When Kendall County, Illinois set out to bring fiber and fixed wireless broadband to more than 10,000 unserved and underserved addresses across its rural communities, it faced the challenge every rural broadband builder knows well: the gap between what grants can fund and what infrastructure actually costs. The answer wasn’t a new subsidy program — it was a century-old IRS ruling.
When the Port of Lewiston needed to make a choice of serving their community with existing dark fiber, or letting that investment be overbuilt, neither grants nor BEAD were available to help form that decision. The Port enlisted Pivot to develop a 15,000 service location network without risk to balance sheet or any new taxation.
In March 2025, Fox Fiber, NFP closed its Series 2025A Project Revenue Bonds under IRS Revenue Ruling 63-20, making Kendall County one of a small but growing number of communities to successfully pair a 63-20 public instrumentality with state broadband grant funding to finance a full-scale hybrid fiber/fixed wireless network. The transaction closed with Kendall County Board authorization, a competitively procured construction and program management team, and a governance structure designed to transfer the network to full county ownership upon bond retirement — with no taxpayer risk along the way.
A similar structure is underway in Lewiston, Idaho.  Vastly different from the Kendall County process, but the end result will be the same; a community owned network built with no risk or liability to the Port, the City or the taxpayers.  Also, a hybrid network, but with new bells and whistles that increase lower income participation while creating a strong business/resi eco-system, as well as a dual play program for revenue diversification.
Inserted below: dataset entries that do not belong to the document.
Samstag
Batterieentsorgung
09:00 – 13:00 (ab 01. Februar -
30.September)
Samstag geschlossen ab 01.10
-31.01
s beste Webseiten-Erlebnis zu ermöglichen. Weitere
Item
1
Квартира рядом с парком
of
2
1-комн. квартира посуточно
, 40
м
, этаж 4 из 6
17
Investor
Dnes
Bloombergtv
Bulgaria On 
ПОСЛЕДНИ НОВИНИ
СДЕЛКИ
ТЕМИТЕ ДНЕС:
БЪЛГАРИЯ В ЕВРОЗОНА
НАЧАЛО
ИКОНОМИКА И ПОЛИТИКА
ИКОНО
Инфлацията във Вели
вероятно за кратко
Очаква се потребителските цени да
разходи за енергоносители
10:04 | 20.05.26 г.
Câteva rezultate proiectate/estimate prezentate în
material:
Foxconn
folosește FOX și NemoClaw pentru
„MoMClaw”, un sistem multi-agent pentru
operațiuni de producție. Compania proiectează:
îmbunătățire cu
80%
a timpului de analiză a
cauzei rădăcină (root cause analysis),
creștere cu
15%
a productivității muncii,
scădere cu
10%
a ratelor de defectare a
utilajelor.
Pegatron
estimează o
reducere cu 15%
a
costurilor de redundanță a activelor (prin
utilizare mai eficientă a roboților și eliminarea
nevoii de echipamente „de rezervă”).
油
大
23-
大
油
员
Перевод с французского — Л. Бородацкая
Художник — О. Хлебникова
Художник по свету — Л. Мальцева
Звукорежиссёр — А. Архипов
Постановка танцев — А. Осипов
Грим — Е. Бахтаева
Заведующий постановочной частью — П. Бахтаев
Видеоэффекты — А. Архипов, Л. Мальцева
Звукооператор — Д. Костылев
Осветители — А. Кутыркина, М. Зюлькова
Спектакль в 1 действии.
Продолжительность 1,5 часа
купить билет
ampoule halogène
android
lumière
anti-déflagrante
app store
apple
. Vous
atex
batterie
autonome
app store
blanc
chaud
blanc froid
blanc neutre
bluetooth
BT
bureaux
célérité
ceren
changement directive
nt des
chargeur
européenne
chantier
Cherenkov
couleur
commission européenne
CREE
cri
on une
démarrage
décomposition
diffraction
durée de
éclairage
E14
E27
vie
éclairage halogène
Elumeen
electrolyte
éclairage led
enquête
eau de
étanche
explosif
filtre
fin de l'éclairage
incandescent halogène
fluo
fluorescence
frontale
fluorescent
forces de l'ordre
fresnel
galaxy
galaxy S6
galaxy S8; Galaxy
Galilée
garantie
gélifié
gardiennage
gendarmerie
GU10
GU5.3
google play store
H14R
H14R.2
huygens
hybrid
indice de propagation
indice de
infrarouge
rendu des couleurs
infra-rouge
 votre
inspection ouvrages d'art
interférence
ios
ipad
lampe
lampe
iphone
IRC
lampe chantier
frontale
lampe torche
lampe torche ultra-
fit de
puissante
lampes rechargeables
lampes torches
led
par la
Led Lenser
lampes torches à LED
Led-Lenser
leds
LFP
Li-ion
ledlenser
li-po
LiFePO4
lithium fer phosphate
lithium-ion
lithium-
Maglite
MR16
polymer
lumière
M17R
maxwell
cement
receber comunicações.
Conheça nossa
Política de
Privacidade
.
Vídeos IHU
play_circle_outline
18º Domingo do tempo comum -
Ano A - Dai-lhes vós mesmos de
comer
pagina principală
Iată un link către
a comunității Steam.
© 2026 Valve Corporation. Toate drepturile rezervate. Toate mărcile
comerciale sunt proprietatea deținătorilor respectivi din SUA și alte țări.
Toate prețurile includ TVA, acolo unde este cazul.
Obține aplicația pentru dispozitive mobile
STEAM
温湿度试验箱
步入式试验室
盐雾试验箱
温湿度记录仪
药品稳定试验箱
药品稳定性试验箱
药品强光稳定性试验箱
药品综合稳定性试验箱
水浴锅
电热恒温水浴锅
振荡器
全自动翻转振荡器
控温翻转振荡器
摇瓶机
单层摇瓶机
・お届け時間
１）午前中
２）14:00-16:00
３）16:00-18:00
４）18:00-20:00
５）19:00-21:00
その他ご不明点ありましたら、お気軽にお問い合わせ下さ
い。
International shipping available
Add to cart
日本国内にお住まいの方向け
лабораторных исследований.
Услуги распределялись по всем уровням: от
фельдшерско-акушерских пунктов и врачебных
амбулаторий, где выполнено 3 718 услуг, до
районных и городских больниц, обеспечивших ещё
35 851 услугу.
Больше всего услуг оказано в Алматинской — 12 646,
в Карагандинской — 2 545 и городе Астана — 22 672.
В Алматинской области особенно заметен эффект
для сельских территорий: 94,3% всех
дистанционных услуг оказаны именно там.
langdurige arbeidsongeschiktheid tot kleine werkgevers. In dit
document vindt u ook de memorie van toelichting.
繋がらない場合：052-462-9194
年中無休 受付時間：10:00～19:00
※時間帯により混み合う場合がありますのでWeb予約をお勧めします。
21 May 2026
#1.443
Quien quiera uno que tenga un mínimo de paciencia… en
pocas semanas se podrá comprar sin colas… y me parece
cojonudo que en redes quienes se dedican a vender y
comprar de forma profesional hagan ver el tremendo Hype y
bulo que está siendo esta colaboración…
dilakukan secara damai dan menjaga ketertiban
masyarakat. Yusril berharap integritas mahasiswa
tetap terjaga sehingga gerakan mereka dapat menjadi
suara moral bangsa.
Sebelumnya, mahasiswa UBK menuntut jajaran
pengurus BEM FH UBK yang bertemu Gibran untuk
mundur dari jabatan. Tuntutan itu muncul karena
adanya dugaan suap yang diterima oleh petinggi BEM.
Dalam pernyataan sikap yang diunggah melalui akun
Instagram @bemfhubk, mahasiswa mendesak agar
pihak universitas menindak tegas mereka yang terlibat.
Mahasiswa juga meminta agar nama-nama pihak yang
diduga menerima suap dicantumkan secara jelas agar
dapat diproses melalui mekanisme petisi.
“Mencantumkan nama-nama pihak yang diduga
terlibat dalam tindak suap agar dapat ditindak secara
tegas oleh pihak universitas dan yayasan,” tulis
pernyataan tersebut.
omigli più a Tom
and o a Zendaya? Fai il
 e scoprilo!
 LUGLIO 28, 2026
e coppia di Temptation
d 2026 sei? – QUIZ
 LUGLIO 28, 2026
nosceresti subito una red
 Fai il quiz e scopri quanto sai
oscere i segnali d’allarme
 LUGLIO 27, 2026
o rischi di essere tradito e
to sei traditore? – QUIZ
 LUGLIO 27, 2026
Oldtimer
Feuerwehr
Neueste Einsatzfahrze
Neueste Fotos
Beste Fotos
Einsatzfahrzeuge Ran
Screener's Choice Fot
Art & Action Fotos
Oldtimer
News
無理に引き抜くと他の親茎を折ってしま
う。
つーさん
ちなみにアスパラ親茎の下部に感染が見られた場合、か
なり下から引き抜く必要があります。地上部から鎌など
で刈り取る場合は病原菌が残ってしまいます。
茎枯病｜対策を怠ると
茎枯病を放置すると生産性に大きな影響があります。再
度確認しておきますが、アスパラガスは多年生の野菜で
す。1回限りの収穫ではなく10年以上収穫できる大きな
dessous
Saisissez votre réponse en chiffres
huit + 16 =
This session will walk through how the deal was structured, what it means for network builders, and why the 63-20 model deserves a closer look from communities and developers across the Mountain West and beyond. Attendees will leave with a practical understanding of:
  • How a 63-20 nonprofit instrumentality works and why it qualifies for tax-exempt bond financing
  • How to stack grant dollars alongside bond proceeds to close the capital gap
  • What competitive procurement, governance, and operational obligations come with the structure — and how to satisfy them
  • Why this model can be a genuine alternative to municipal ownership or private carrier deployment in underserved markets
  • The risks, tradeoffs, and open questions builders and communities should evaluate before pursuing it
Whether you’re a county official looking for a path to ownership, an ISP exploring new deployment models, or a builder trying to understand how the capital gets assembled — this session will show you how it was done, what worked, and what we’d do differently.